Pulling into the Crowley driveway that Thursday afternoon my mind was racing, my nerves were on edge — I knew I was about to play survivor (and for charity nonetheless) but I don’t think I fully grasped what was about to happen. I parked, and before being whisked away by my handler, I made sure to scarf down the last of my chicken parm in my car, knowing that could be my last real meal for the next four days. Next thing I knew my bags were taken, I was being interviewed and BOOM — I was then marooned and blindfolded. I just remember thinking to myself, “shit, things got real… REAL FAST”.
As a big fan of the show, I always wondered what the contestants felt like as they departed for their season and what it would be like walking on the beach for first time with the rest of the contestants. I knew this wasn’t the “real thing” but I’ll tell you, the nerves are real, even if it was for only a 4-day adventure in Maine.
The second my blindfold came off, it was sensory overload. Your brain is moving a thousand miles a minute, you are tryingto survey the locale and you immediately begin sizing up the other contestants. The worst part is —- you can’t friggin talk! Your adrenaline is shooting through the roof, and as a fan, it’s a bit hard to contain yourself because you know you’re about to play SURVIVOR and you’re going crazy inside.
If there is any advice I can give to future contestants it would be this:
TAKE A DEEP BREATH & TAKE IT ALL IN.
Those opening seconds are like no other sporting event or athletics competition I’ve been part of before. From the kayak ride in, to standing around waiting for the opening ceremony to start, everything about Durham Warriors Survival Challenge feels like the real deal.

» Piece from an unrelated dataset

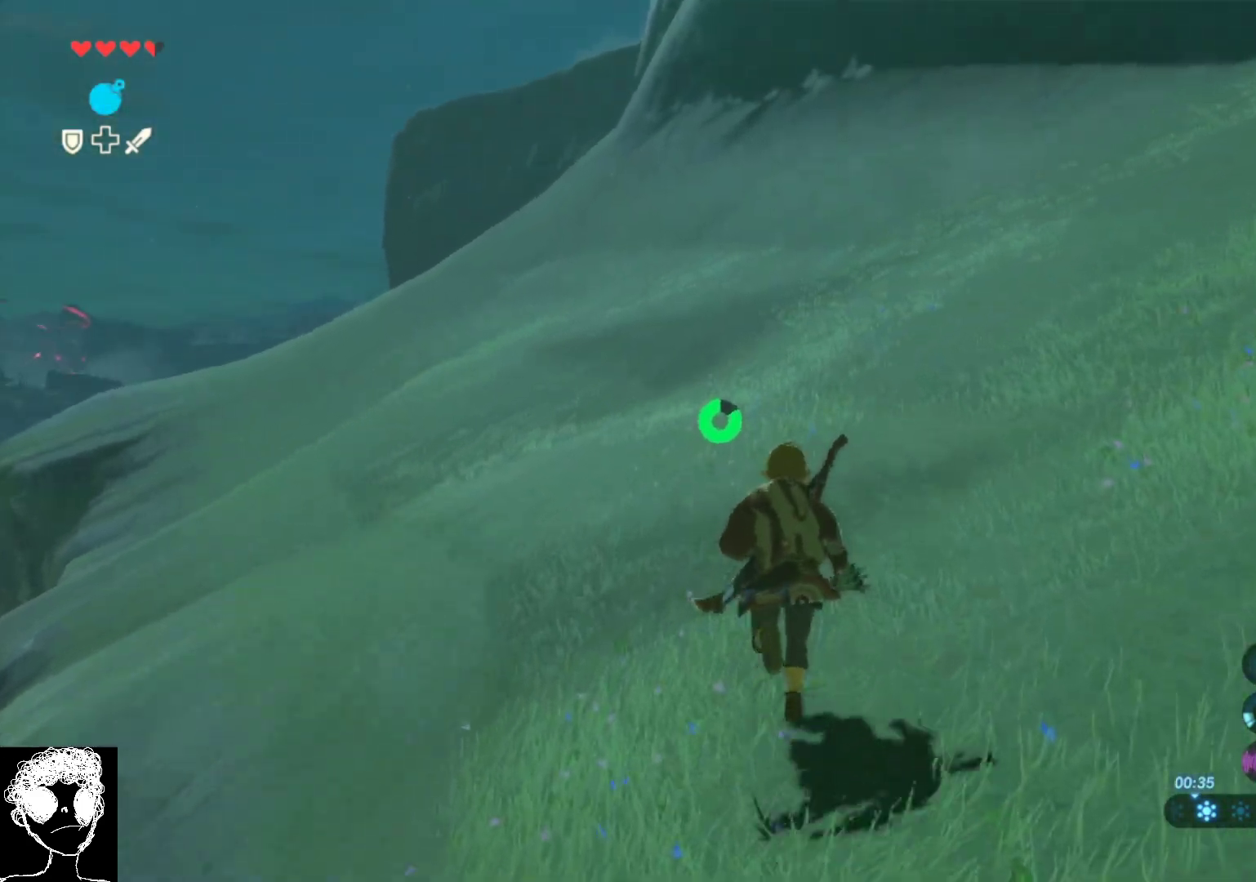
Gameplay with a controller (Xbox layout); each line is a JSON object with the inputs held at the frame after it. "events" lists button and stick changes between this image and that frame as [ms after this image, input, new state], when the widget could be followed in between.
{"buttons": [], "left_stick": "up", "right_stick": "center", "events": []}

I remember walking into tribal, my heart was beating out of my chest (the bongo drums didn’t help ease the tension at all), and I literally have zero clue what to expect. I was nervous, scared, anxious, a little hungry and excited all rolled into one. The second you are told you can FINALLY talk, it’s like this big hallelujah moment and you don’t want to shut up…but you instantly remember, the GAME IS ON! You become super cautious of your surroundings and catch yourself thinking: who is chatting with who, who do you want to align with, who is already playing too hard, what is that person’s name again? Am I talking too much or too little? And I kept reminding myself not to be the first person asleep.
The paranoia of the first night is legit… but at least you forget you’re hungry.